Omit every picture and write out the rest of the records exactly.

○ ○ ○

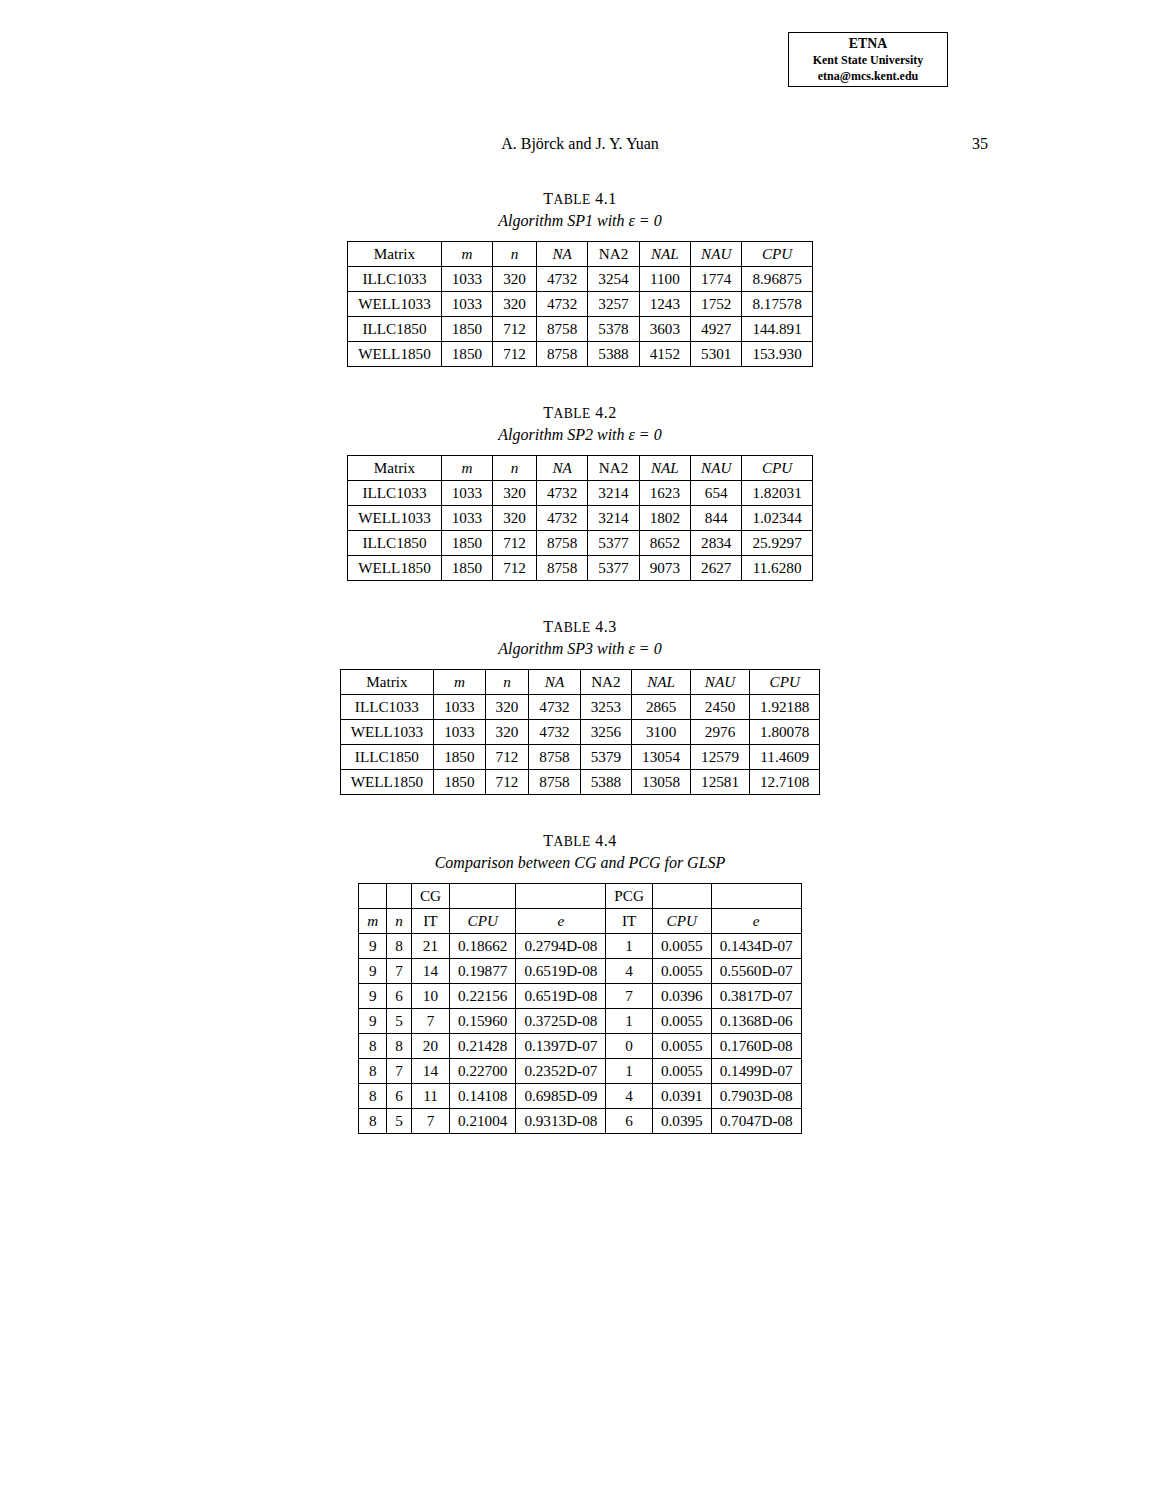ETNA
Kent State University
etna@mcs.kent.edu
A. Björck and J. Y. Yuan 35
TABLE 4.1
Algorithm SP1 with ε = 0
| Matrix | m | n | NA | NA2 | NAL | NAU | CPU |
| --- | --- | --- | --- | --- | --- | --- | --- |
| ILLC1033 | 1033 | 320 | 4732 | 3254 | 1100 | 1774 | 8.96875 |
| WELL1033 | 1033 | 320 | 4732 | 3257 | 1243 | 1752 | 8.17578 |
| ILLC1850 | 1850 | 712 | 8758 | 5378 | 3603 | 4927 | 144.891 |
| WELL1850 | 1850 | 712 | 8758 | 5388 | 4152 | 5301 | 153.930 |
TABLE 4.2
Algorithm SP2 with ε = 0
| Matrix | m | n | NA | NA2 | NAL | NAU | CPU |
| --- | --- | --- | --- | --- | --- | --- | --- |
| ILLC1033 | 1033 | 320 | 4732 | 3214 | 1623 | 654 | 1.82031 |
| WELL1033 | 1033 | 320 | 4732 | 3214 | 1802 | 844 | 1.02344 |
| ILLC1850 | 1850 | 712 | 8758 | 5377 | 8652 | 2834 | 25.9297 |
| WELL1850 | 1850 | 712 | 8758 | 5377 | 9073 | 2627 | 11.6280 |
TABLE 4.3
Algorithm SP3 with ε = 0
| Matrix | m | n | NA | NA2 | NAL | NAU | CPU |
| --- | --- | --- | --- | --- | --- | --- | --- |
| ILLC1033 | 1033 | 320 | 4732 | 3253 | 2865 | 2450 | 1.92188 |
| WELL1033 | 1033 | 320 | 4732 | 3256 | 3100 | 2976 | 1.80078 |
| ILLC1850 | 1850 | 712 | 8758 | 5379 | 13054 | 12579 | 11.4609 |
| WELL1850 | 1850 | 712 | 8758 | 5388 | 13058 | 12581 | 12.7108 |
TABLE 4.4
Comparison between CG and PCG for GLSP
| | | CG | | | PCG | | |
| --- | --- | --- | --- | --- | --- | --- | --- |
| m | n | IT | CPU | e | IT | CPU | e |
| 9 | 8 | 21 | 0.18662 | 0.2794D-08 | 1 | 0.0055 | 0.1434D-07 |
| 9 | 7 | 14 | 0.19877 | 0.6519D-08 | 4 | 0.0055 | 0.5560D-07 |
| 9 | 6 | 10 | 0.22156 | 0.6519D-08 | 7 | 0.0396 | 0.3817D-07 |
| 9 | 5 | 7 | 0.15960 | 0.3725D-08 | 1 | 0.0055 | 0.1368D-06 |
| 8 | 8 | 20 | 0.21428 | 0.1397D-07 | 0 | 0.0055 | 0.1760D-08 |
| 8 | 7 | 14 | 0.22700 | 0.2352D-07 | 1 | 0.0055 | 0.1499D-07 |
| 8 | 6 | 11 | 0.14108 | 0.6985D-09 | 4 | 0.0391 | 0.7903D-08 |
| 8 | 5 | 7 | 0.21004 | 0.9313D-08 | 6 | 0.0395 | 0.7047D-08 |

○ ○ ○

§ EXERCISE RESULT:
ETNA
Kent State University
etna@mcs.kent.edu
A. Björck and J. Y. Yuan 35
TABLE 4.1
Algorithm SP1 with ε = 0
| Matrix | m | n | NA | NA2 | NAL | NAU | CPU |
| --- | --- | --- | --- | --- | --- | --- | --- |
| ILLC1033 | 1033 | 320 | 4732 | 3254 | 1100 | 1774 | 8.96875 |
| WELL1033 | 1033 | 320 | 4732 | 3257 | 1243 | 1752 | 8.17578 |
| ILLC1850 | 1850 | 712 | 8758 | 5378 | 3603 | 4927 | 144.891 |
| WELL1850 | 1850 | 712 | 8758 | 5388 | 4152 | 5301 | 153.930 |
TABLE 4.2
Algorithm SP2 with ε = 0
| Matrix | m | n | NA | NA2 | NAL | NAU | CPU |
| --- | --- | --- | --- | --- | --- | --- | --- |
| ILLC1033 | 1033 | 320 | 4732 | 3214 | 1623 | 654 | 1.82031 |
| WELL1033 | 1033 | 320 | 4732 | 3214 | 1802 | 844 | 1.02344 |
| ILLC1850 | 1850 | 712 | 8758 | 5377 | 8652 | 2834 | 25.9297 |
| WELL1850 | 1850 | 712 | 8758 | 5377 | 9073 | 2627 | 11.6280 |
TABLE 4.3
Algorithm SP3 with ε = 0
| Matrix | m | n | NA | NA2 | NAL | NAU | CPU |
| --- | --- | --- | --- | --- | --- | --- | --- |
| ILLC1033 | 1033 | 320 | 4732 | 3253 | 2865 | 2450 | 1.92188 |
| WELL1033 | 1033 | 320 | 4732 | 3256 | 3100 | 2976 | 1.80078 |
| ILLC1850 | 1850 | 712 | 8758 | 5379 | 13054 | 12579 | 11.4609 |
| WELL1850 | 1850 | 712 | 8758 | 5388 | 13058 | 12581 | 12.7108 |
TABLE 4.4
Comparison between CG and PCG for GLSP
| | | CG | | | PCG | | |
| --- | --- | --- | --- | --- | --- | --- | --- |
| m | n | IT | CPU | e | IT | CPU | e |
| 9 | 8 | 21 | 0.18662 | 0.2794D-08 | 1 | 0.0055 | 0.1434D-07 |
| 9 | 7 | 14 | 0.19877 | 0.6519D-08 | 4 | 0.0055 | 0.5560D-07 |
| 9 | 6 | 10 | 0.22156 | 0.6519D-08 | 7 | 0.0396 | 0.3817D-07 |
| 9 | 5 | 7 | 0.15960 | 0.3725D-08 | 1 | 0.0055 | 0.1368D-06 |
| 8 | 8 | 20 | 0.21428 | 0.1397D-07 | 0 | 0.0055 | 0.1760D-08 |
| 8 | 7 | 14 | 0.22700 | 0.2352D-07 | 1 | 0.0055 | 0.1499D-07 |
| 8 | 6 | 11 | 0.14108 | 0.6985D-09 | 4 | 0.0391 | 0.7903D-08 |
| 8 | 5 | 7 | 0.21004 | 0.9313D-08 | 6 | 0.0395 | 0.7047D-08 |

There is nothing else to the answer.